Despite the disadvantages from the structural viewpoint, such catalytic sites in the
hydrophobic environment are invariant among the homologues (Ota et al., 2003). This
means that the catalytic sites are subjected not only to structural constraint, but also to
functional constraints. In actual situation, the amino acid substitutions at each site in the
primary structure of a protein are considered to have occurred by the influences of both
the structural and the functional constraints during the evolutionary process, but the
relative intensities of these constraints are considered to differ from site to site. In this
manuscript, I investigate the relationship between the site specific constraints and
positive selection at the site.
1.3. Profile Comparison
Two groups have independently developed methods to evaluate the
deviation of the constraint from the structural constraint at each site, by comparing two
types of profiles. In the approach developed by Chelliah et al. (2004), both profiles are
calculated from a multiple amino acid sequence alignment and take the same form, a
matrix with the size of 20 x L, where L represents the alignment length.

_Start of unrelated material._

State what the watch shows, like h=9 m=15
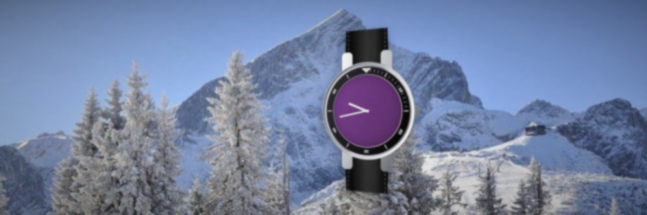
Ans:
h=9 m=43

The (i, j)
element of the matrix is the frequency of the i-th amino acid residue at the alignment
site j. The elements of one of the profiles are directly calculated as the residue
frequencies at each alignment site, whereas the elements of the other profile are
calculated by taking the average of the substitution pattern of 20 amino acids over the
residue type and the structural environment at the alignment site. The substitution
pattern for a residue type and a structural environment is derived from the environment-
specific substitution tables designed for local structural environments such as secondary
structures and the accessibility of water molecules of the protein structure under
consideration (Overington, et al., 1992; Chelliah, et al. 2004). A column of the former
profile represents the mixture of the constraints at the corresponding alignment site,
whereas the corresponding column of the latter profile represents the structural
constraints at the site. The deviation between the constraints at each alignment site is
evaluated by the modified Kullback-Leibler divergence of the residue frequencies
between the corresponding columns of the two profiles. On the other hand, Cheng et al.

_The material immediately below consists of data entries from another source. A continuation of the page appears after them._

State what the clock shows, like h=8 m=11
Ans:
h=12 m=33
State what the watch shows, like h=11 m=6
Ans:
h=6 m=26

(2005) calculated two profiles as the position specific scoring matrices (PSSM), by the
method used for PSI-BLAST (Altschul et al., 1997). One of the PSSMs is calculated
from a multiple amino acid sequence alignment of homologous proteins. The other
PSSM is calculated from an alignment of amino acid sequences, which are generated to
fit a given tertiary structure by Rosetta Design (Kuhlman and Baker, 2000). A column
of the former PSSM represents the mixture of the constraints at the alignment site,
whereas a column of the latter PSSM represents only the structural constraints at the
corresponding site. The deviation between the constraints at a site is evaluated by the
Euclidian distance between the corresponding columns of the two PSSMs. Hereafter,
this approach, which compares two types of profiles, is referred to as “profile
comparison”. Both groups applied their methods for the prediction of active sites (which
includes catalytic sites and ligand binding sites). In their applications, the groups
predicted that the sites with large deviations from the structural constraints would be
active sites. However, the predictions with only the information about the deviations
from the structural constraint did not show high performance. Chelliah et al. (2004)
recognized this problem and described in their paper as follows: Enzymes often include
sites under the other types of constraints, in addition to the active sites. For example,
such sites include the residues involved in metal ion binding to maintain the local
conformations of proteins, and those forming interfaces for protein-protein interactions.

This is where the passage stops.